= Andriana Yordanova =

Bulgarian-born soprano based in Malta

Andriana Yordanova (Андриана Йорданова; also known as Fenech-Yordanova) is a Bulgarian-born soprano based in Malta. She has performed with the Malta Philharmonic Orchestra.

Yordanova started her career as a soloist in the school choir and the Children's opera in her home town of Varna. Her first performances at home and abroad were in 1985 in Amstetten and Baden bei Wien, Austria with the central role in a children's musical.

In 1992 she obtained her master's degree in Russian Language and Literature in the Sofia University and in the same year she continued her music studies in the National Music Academy under the guidance of Professor Ilka Popova. During her studies she won a prize in the First Academic Competition and a bursary from Kraft Jacobs Suchard. She also took part in various student productions and TV broadcastings as well as made her debut on professional stage. In her home town she was under the guidance of the baritone Georgi Koytchev.

In 1997 she won a scholarship and followed a Tosca course in the European Opera Centre in Manchester under the direction of Kent Nagano, Professor Marta Lantieri, Kostas Paskalis, and Renata Scotto. The same year she won a scholarship at 'Academia d'Arte e Cultura Boris Christoff' in Rome and studied under the Italian mezzo-soprano Gianella Borelli.

Back in Bulgaria she won the special prize for contemporary aria at the International singing competition 'Hristo Brambarov' in Sofia with the aria of Magda Sorel from 'The Consul' by Gian Carlo Menotti and received it from the hands of the great Ghena Dimitrova. In 2001 she attended a master class of the renowned Bulgarian tenor Kaludi Kaludov in Varna.

During her studies as a soloist of the Choir at the Russian Church in Sofia she took part in many tours performing orthodox sacred music in Germany. After the third year at the Sofia Music Academy she was given the opportunity to make her debut with the role of Musetta in Puccini's La bohème at the State Opera House in Bourgas under the baton of the great Bulgarian conductor Professor Ivan Vulpe.
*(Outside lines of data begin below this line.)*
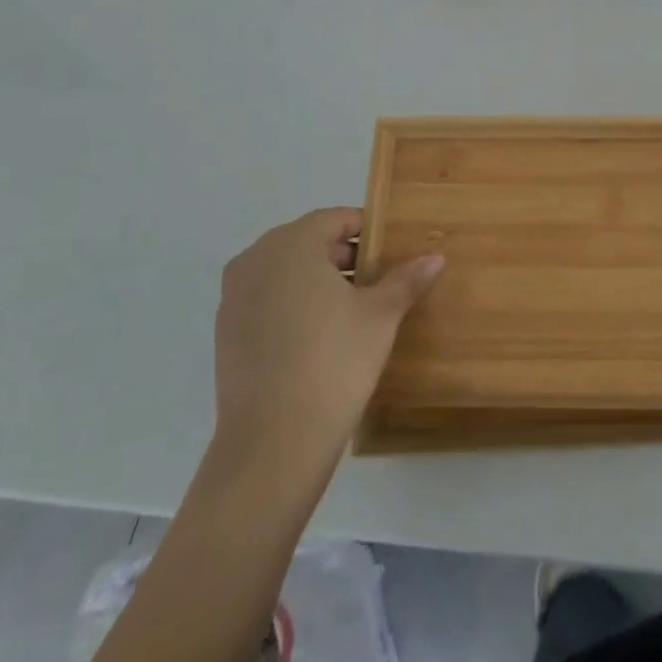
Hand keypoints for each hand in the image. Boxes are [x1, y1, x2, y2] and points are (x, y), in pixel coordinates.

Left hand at [209, 207, 441, 483]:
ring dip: (317, 282)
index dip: (366, 230)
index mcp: (291, 244)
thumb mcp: (381, 315)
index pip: (334, 220)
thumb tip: (435, 257)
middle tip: (377, 281)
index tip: (390, 251)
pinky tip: (319, 337)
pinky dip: (293, 306)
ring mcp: (234, 298)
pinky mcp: (225, 333)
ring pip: (285, 273)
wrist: (274, 441)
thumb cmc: (334, 361)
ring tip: (352, 311)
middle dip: (343, 257)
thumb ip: (406, 280)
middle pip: (307, 243)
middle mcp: (255, 260)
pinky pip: (266, 302)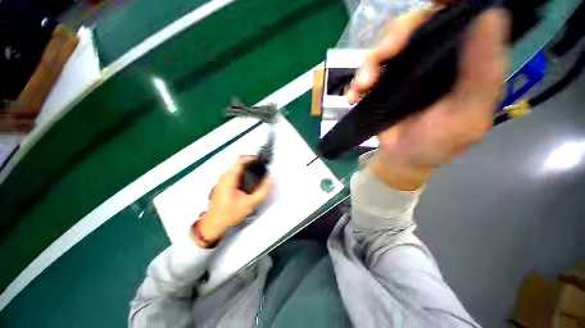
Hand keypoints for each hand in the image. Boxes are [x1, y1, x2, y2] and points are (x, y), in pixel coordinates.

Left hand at [193, 157, 272, 246]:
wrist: (213, 225)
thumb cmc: (229, 214)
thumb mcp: (250, 204)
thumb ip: (262, 191)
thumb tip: (271, 180)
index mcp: (229, 178)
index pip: (240, 160)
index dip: (252, 158)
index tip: (262, 161)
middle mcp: (224, 176)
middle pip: (239, 163)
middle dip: (251, 164)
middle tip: (262, 169)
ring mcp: (222, 180)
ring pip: (236, 168)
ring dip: (247, 169)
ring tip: (257, 175)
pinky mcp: (222, 184)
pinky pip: (234, 174)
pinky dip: (243, 174)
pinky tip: (249, 182)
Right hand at [346, 9, 509, 188]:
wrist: (401, 159)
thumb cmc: (437, 143)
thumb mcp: (467, 115)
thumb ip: (483, 73)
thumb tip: (491, 15)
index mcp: (465, 62)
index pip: (461, 19)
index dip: (449, 5)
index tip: (436, 3)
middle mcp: (436, 59)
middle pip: (416, 26)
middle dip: (397, 35)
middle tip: (384, 55)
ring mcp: (406, 71)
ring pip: (388, 46)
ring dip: (370, 62)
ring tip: (362, 85)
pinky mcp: (383, 83)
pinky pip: (368, 71)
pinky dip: (357, 81)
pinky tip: (353, 96)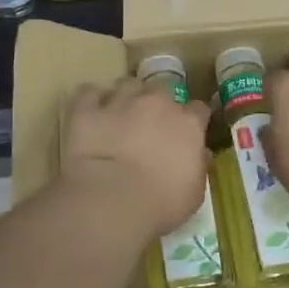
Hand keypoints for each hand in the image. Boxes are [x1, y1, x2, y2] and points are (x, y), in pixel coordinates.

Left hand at [61, 78, 210, 236]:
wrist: (112, 201)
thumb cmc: (161, 204)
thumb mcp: (193, 193)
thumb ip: (198, 166)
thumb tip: (200, 153)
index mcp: (187, 124)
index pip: (198, 109)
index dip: (193, 119)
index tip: (188, 131)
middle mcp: (156, 103)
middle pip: (163, 88)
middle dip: (159, 102)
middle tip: (152, 123)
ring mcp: (120, 102)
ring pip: (127, 84)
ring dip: (127, 96)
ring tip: (121, 113)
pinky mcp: (87, 110)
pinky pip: (88, 93)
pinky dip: (91, 100)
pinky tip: (91, 112)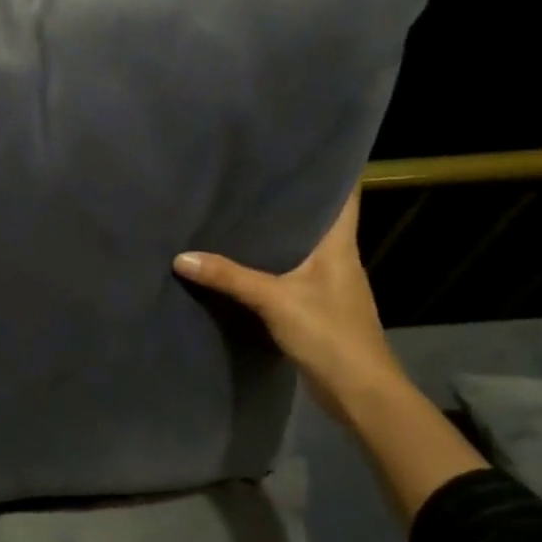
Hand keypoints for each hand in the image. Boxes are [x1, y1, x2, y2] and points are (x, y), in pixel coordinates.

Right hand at [175, 190, 486, 521]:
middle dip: (289, 200)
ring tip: (238, 213)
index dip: (330, 170)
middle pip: (316, 220)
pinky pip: (289, 276)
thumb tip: (181, 257)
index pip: (344, 197)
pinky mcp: (316, 309)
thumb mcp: (275, 301)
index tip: (301, 149)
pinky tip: (241, 264)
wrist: (359, 393)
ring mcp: (328, 286)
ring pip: (300, 249)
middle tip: (250, 177)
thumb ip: (230, 278)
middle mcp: (338, 260)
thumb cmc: (330, 335)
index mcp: (340, 247)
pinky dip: (268, 266)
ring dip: (276, 235)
At the State Opera House in Varna she performed the roles of Sylva Varescu in the classical Viennese operetta 'The Princess of Czardas' of Imre Kálmán and of Fiordiligi in Mozart's Così fan tutte. She also performed the role of Anna in Nabucco, Tebaldo and Voce del Cielo in Don Carlo in the productions of the State Opera House Varna for the International Varna Summer Music Festival.

In 2002 she made her debut as another Puccinian heroine - Mimi from 'La Bohème' under the baton of the Italian conductor Luciano Di Martino at State Opera House Stara Zagora.

She performed extensively in her home country. Her overseas performances include tours in Germany, Switzerland, Austria, Egypt and Turkey. In 2001 she was invited to give recitals in Malta. After transferring to Malta in 2002 she became one of the leading singers on the island. Between 2002 and 2009 she performed on many occasions and also at extensive personal recitals.

She teaches voice technique at Masquerade Theatre Arts School. She is the director of the Yuri Rozum's music school in Malta.